Laporan ICRA menyebutkan 117 pesawat India tidak beroperasi per Februari 2026 akibat masalah mesin Pratt & Whitney serta gangguan rantai pasok. Jumlah itu mencakup 13 hingga 15 persen dari keseluruhan armada industri. Akibatnya, biaya sewa pesawat meningkat, memaksa maskapai menggunakan pesawat sewaan yang lebih tua, dan mengurangi fleksibilitas saat mereka justru membutuhkan kapasitas cadangan, tambah laporan tersebut.
Namun, sejumlah analis mengatakan seruan darurat Federasi Maskapai Penerbangan India juga dapat dipandang sebagai bentuk lobi.
Mark Martin, pendiri sekaligus CEO firma konsultan penerbangan Martin Consulting, mengatakan maskapai-maskapai India menggunakan guncangan harga bahan bakar untuk menutupi kelemahan operasional yang lebih mendasar.
Menurutnya, penumpang sudah menanggung biaya tambahan bahan bakar dan pajak melalui harga tiket, sehingga maskapai tidak sepatutnya membingkai setiap kerugian sebagai dampak dari guncangan eksternal.
“Mereka mencoba menggunakan kenaikan harga bahan bakar ini sebagai force majeure agar dapat menunda pembayaran kembali pinjaman kepada bank,” katanya kepada CNA.
Kolumnis Bloomberg, Javier Blas, baru-baru ini menyampaikan pandangan serupa mengenai industri penerbangan global. Ia memperingatkan, maskapai yang butuh restrukturisasi dapat menjadikan bahan bakar sebagai “kambing hitam praktis”.

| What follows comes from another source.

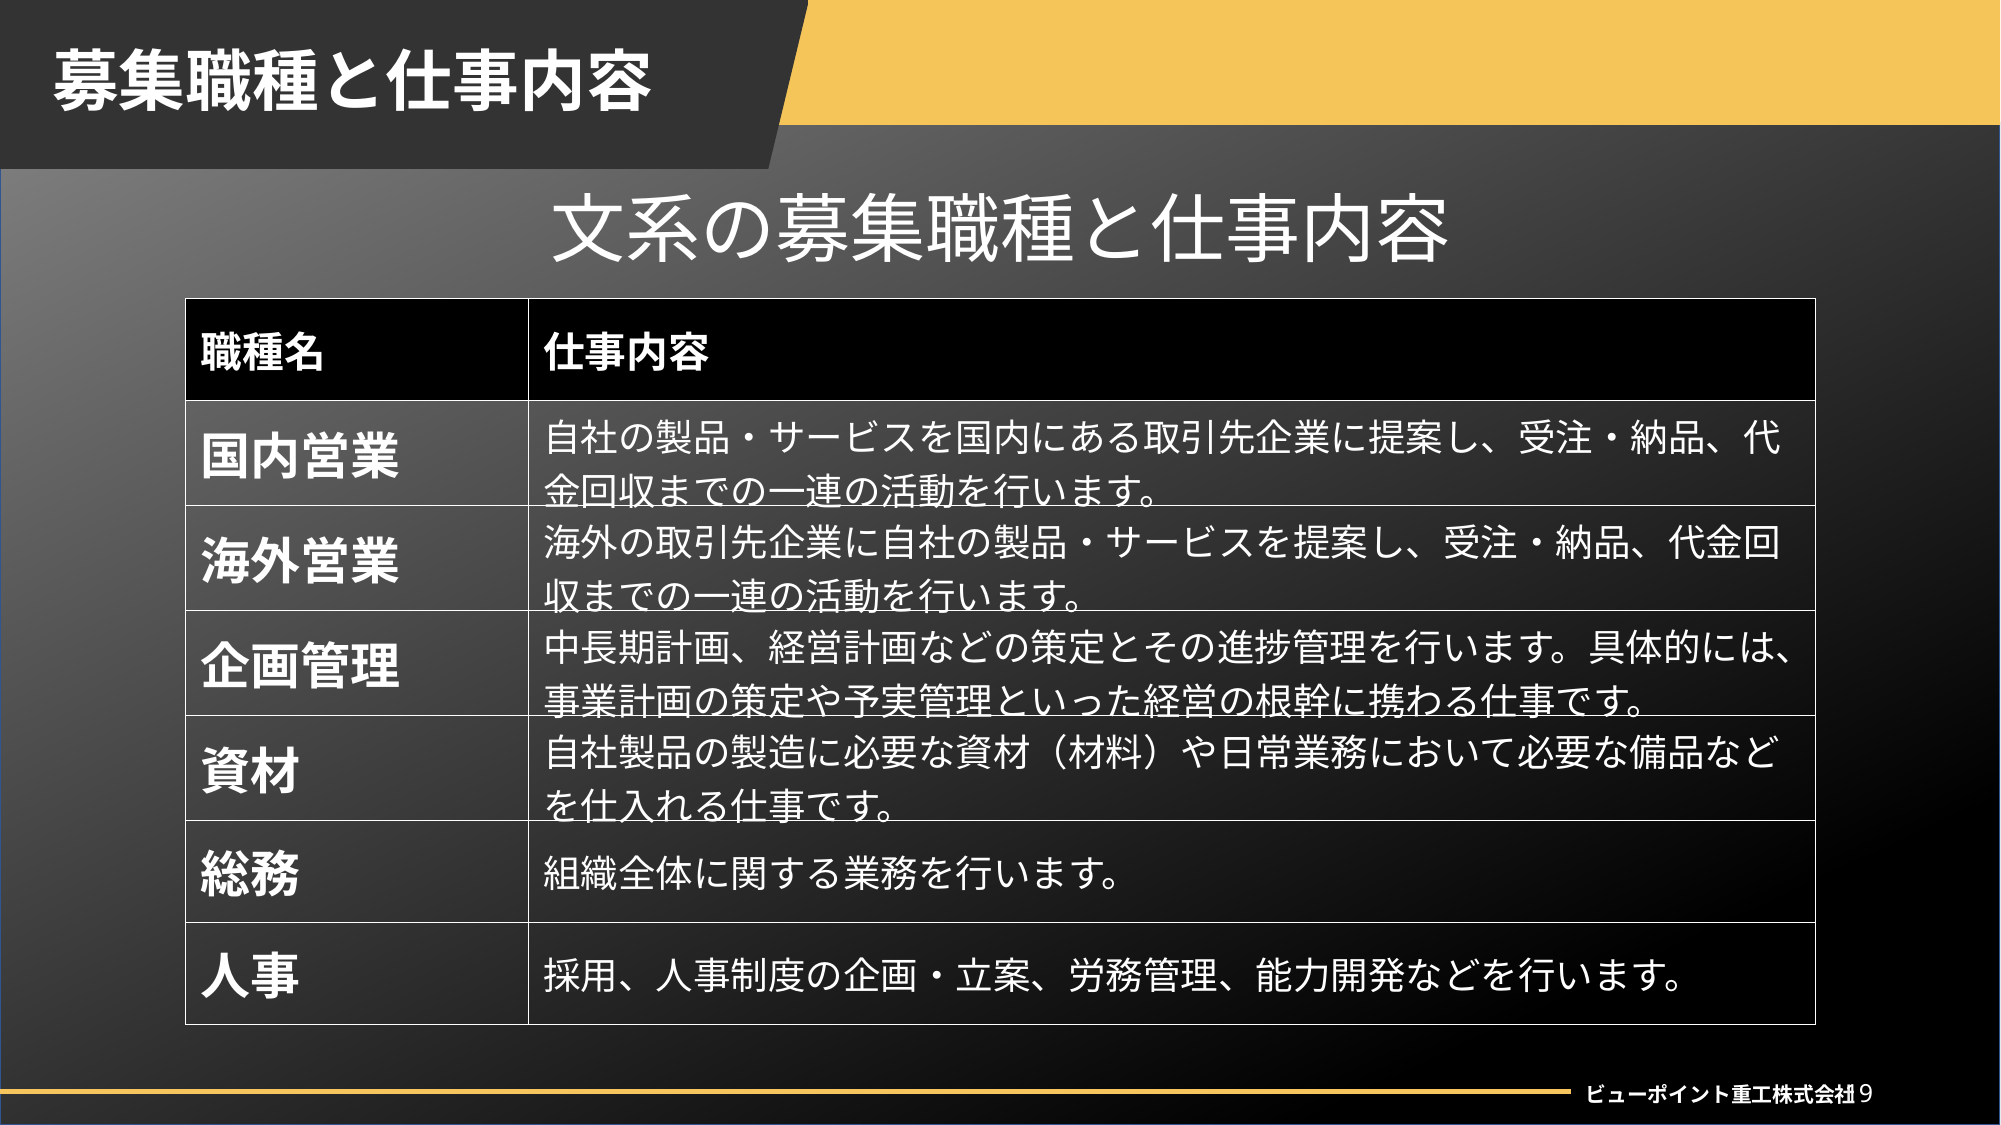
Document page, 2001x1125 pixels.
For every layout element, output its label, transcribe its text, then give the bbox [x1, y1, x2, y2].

Namun, Patel mengatakan: “Fungsi lobi itu memang nyata, tetapi tekanan yang mendasarinya juga nyata. Badan-badan industri hampir tidak pernah mengirim surat seperti ini kecuali sudah tidak ada pilihan lain.

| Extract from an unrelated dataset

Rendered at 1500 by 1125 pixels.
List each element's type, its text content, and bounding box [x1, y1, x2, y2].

“Lewat langkah solidaritas yang jarang terjadi, Air India, IndiGo, dan SpiceJet mengajukan permohonan krisis bersama… Tiga maskapai yang saling bersaing, termasuk Indigo sebagai pemimpin pasar dominan, menandatangani surat yang sama – ini benar-benar tidak biasa. Ini bukan negosiasi anggaran rutin.”